Institucionalmente, não temos como interferir no processo. Estamos ocupando um
espaço que não é institucional, para levantar que esse nome não passa no crivo
dos direitos humanos, dos direitos sociais, e tentando colocar nossa voz, de
pessoas da universidade ou de fora dela, dentro do Senado, que tem se mostrado
bastante insensível a essas vozes.
Como
avalia o papel do Supremo no processo de impeachment?
O
Supremo não apenas poderia, mas deveria ter entrado de maneira mais profunda na
discussão sobre a ilegalidade do processo. Não quiseram entrar no mérito. Okay,
mas poderiam ter entrado no aspecto formal da chamada condição da ação.

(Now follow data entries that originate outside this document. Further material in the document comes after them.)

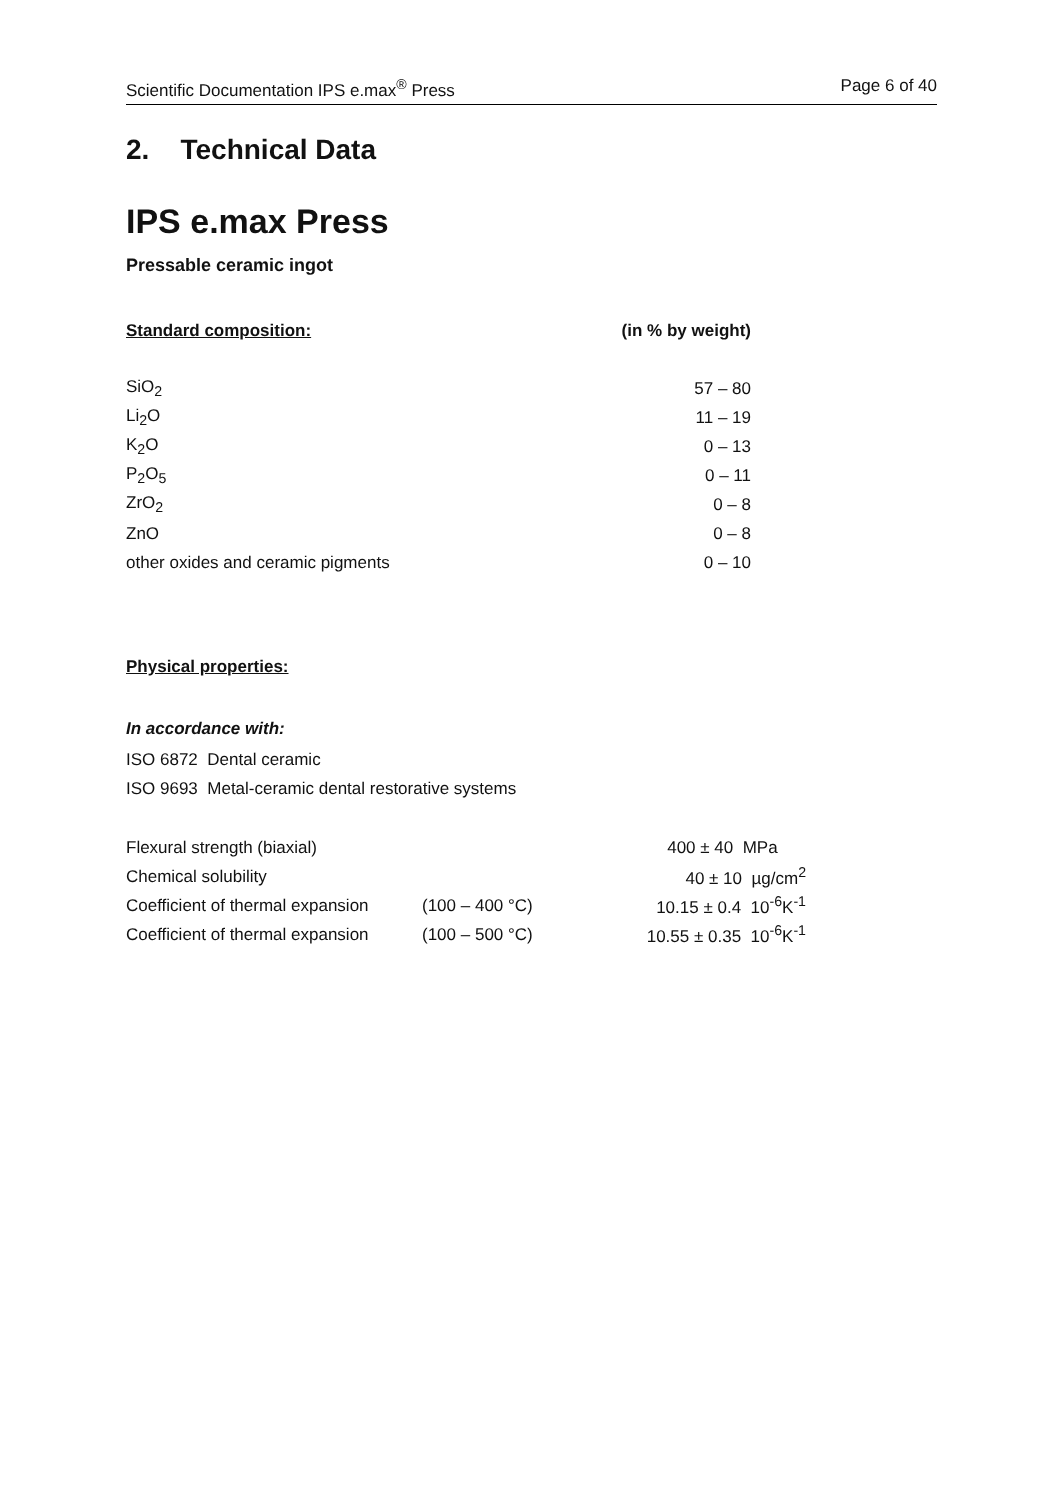Scientific Documentation IPS e.max<sup>®</sup> Press Page 6 of 40
2. Technical Data
IPS e.max Press
Pressable ceramic ingot
| Standard composition: | (in % by weight) |
| SiO<sub>2</sub> | 57 – 80 |
| Li<sub>2</sub>O | 11 – 19 |
| K<sub>2</sub>O | 0 – 13 |
| P<sub>2</sub>O<sub>5</sub> | 0 – 11 |
| ZrO<sub>2</sub> | 0 – 8 |
| ZnO | 0 – 8 |
| other oxides and ceramic pigments | 0 – 10 |
Physical properties:
In accordance with:
ISO 6872 Dental ceramic
ISO 9693 Metal-ceramic dental restorative systems
| Flexural strength (biaxial) | | 400 ± 40 MPa |
| Chemical solubility | | 40 ± 10 µg/cm<sup>2</sup> |
| Coefficient of thermal expansion | (100 – 400 °C) | 10.15 ± 0.4 10<sup>-6</sup>K<sup>-1</sup> |
| Coefficient of thermal expansion | (100 – 500 °C) | 10.55 ± 0.35 10<sup>-6</sup>K<sup>-1</sup> |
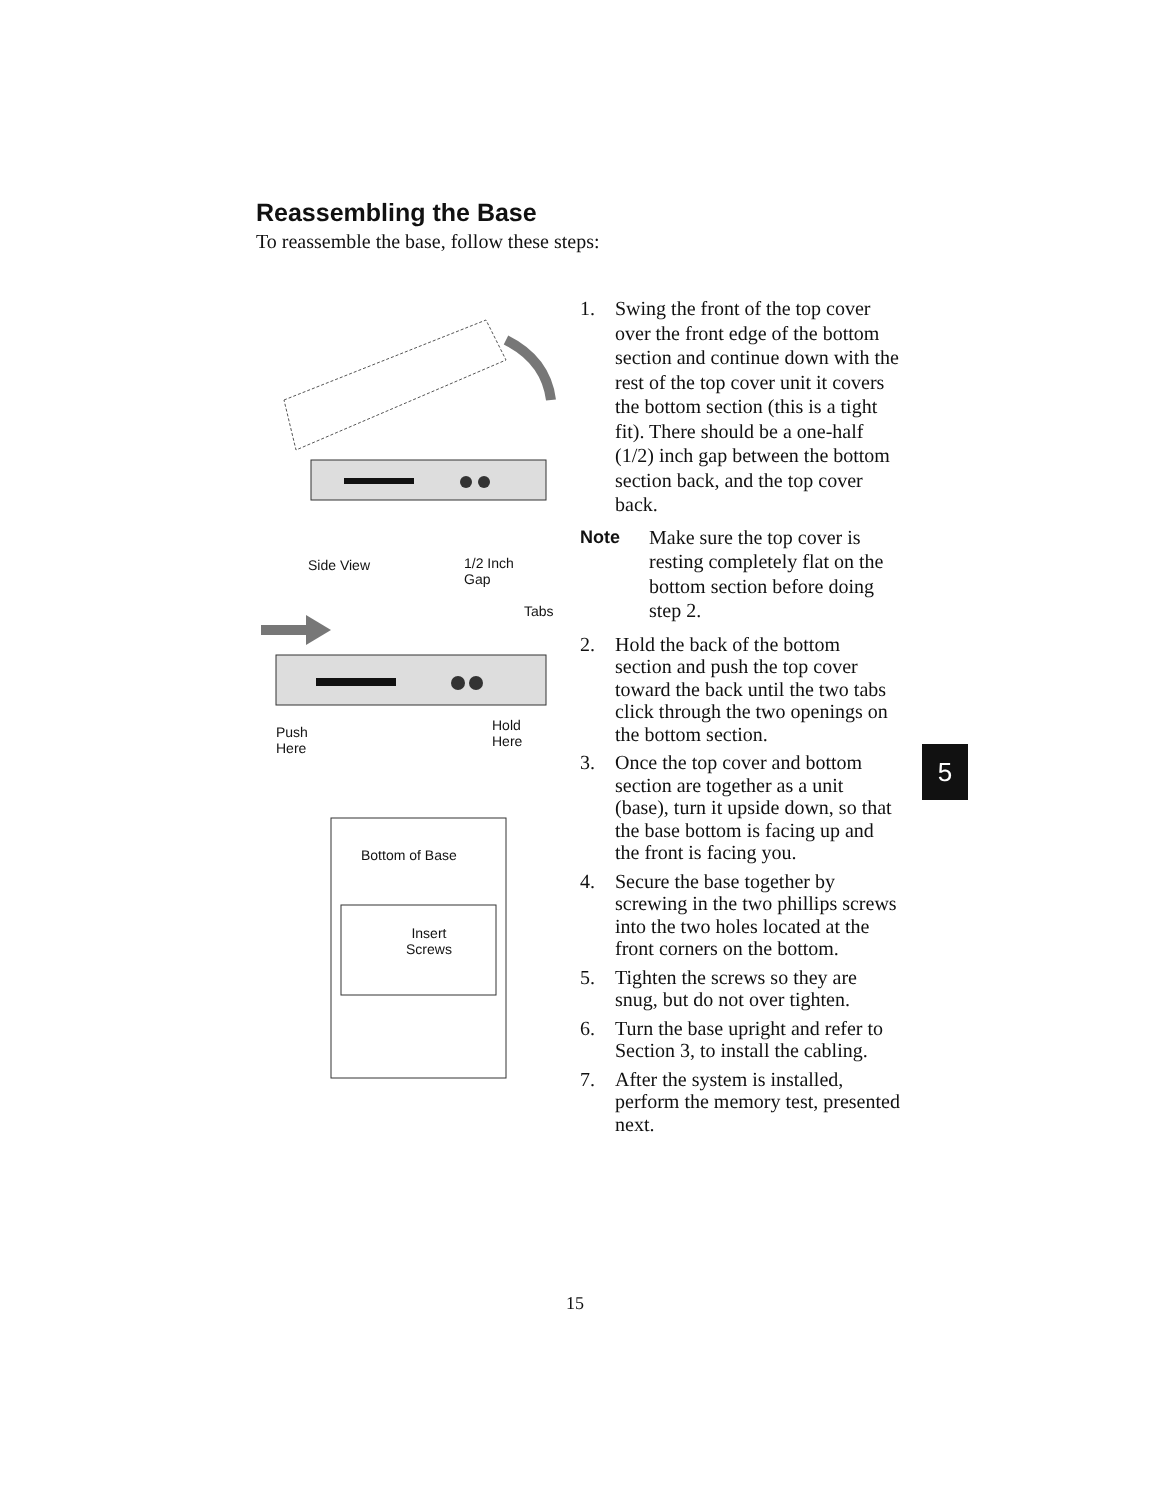Reassembling the Base
To reassemble the base, follow these steps:
Side View 1/2 Inch
Gap
Tabs
Push
Here
Hold
Here
Bottom of Base
Insert
Screws
1. Swing the front of the top cover over the front edge of the bottom section and continue down with the rest of the top cover unit it covers the bottom section (this is a tight fit). There should be a one-half (1/2) inch gap between the bottom section back, and the top cover back.
Note Make sure the top cover is resting completely flat on the bottom section before doing step 2.
2. Hold the back of the bottom section and push the top cover toward the back until the two tabs click through the two openings on the bottom section.
3. Once the top cover and bottom section are together as a unit (base), turn it upside down, so that the base bottom is facing up and the front is facing you.
4. Secure the base together by screwing in the two phillips screws into the two holes located at the front corners on the bottom.
5. Tighten the screws so they are snug, but do not over tighten.
6. Turn the base upright and refer to Section 3, to install the cabling.
7. After the system is installed, perform the memory test, presented next.
5
15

A
condição para o impedimento é a existência do crime de responsabilidade, e o
Supremo deveria ter entrado aí, e não entrou porque não quis. Isso para nós é
omissão.
O
ministro Marco Aurélio diz que não foi golpe, mas uma decisão das duas casas do
Congresso.
Ou
seja, foi uma decisão política sem nenhum controle jurídico. Foi a política nua
e crua, sem delimitação. Não é o Supremo que deve julgar crime de
responsabilidade em processo de impeachment. Nisso estamos de acordo. Mas antes
de chegar no mérito, existem questões preliminares que deveriam ter sido
analisadas pelo Supremo. A condição da ação condenatória passa pela análise
jurídica sobre se os fatos imputados são ou não crime de responsabilidade. O
Supremo não quis falar sobre isso.
O
deputado Wadih Damous (PT-RJ) critica os governos do PT dizendo que tiveram
oportunidade de nomear muitos ministros do STF, e, segundo ele, "errou a
não mais poder” nomeando os que nomeou. Qual sua opinião sobre isso?
Qual
o fundamento, quais os argumentos que ele usa?
Teori
Zavascki, por exemplo, com um perfil técnico e um bom nome, que aparentemente
não se dobraria à opinião pública, nesse aspecto, segundo Damous, foi
decepcionante, como no caso dos grampos contra Lula e Dilma.
Estou
de acordo. Acho que a superexposição midiática do Supremo produziu uma espécie
de acovardamento dos ministros no cumprimento do papel contramajoritário.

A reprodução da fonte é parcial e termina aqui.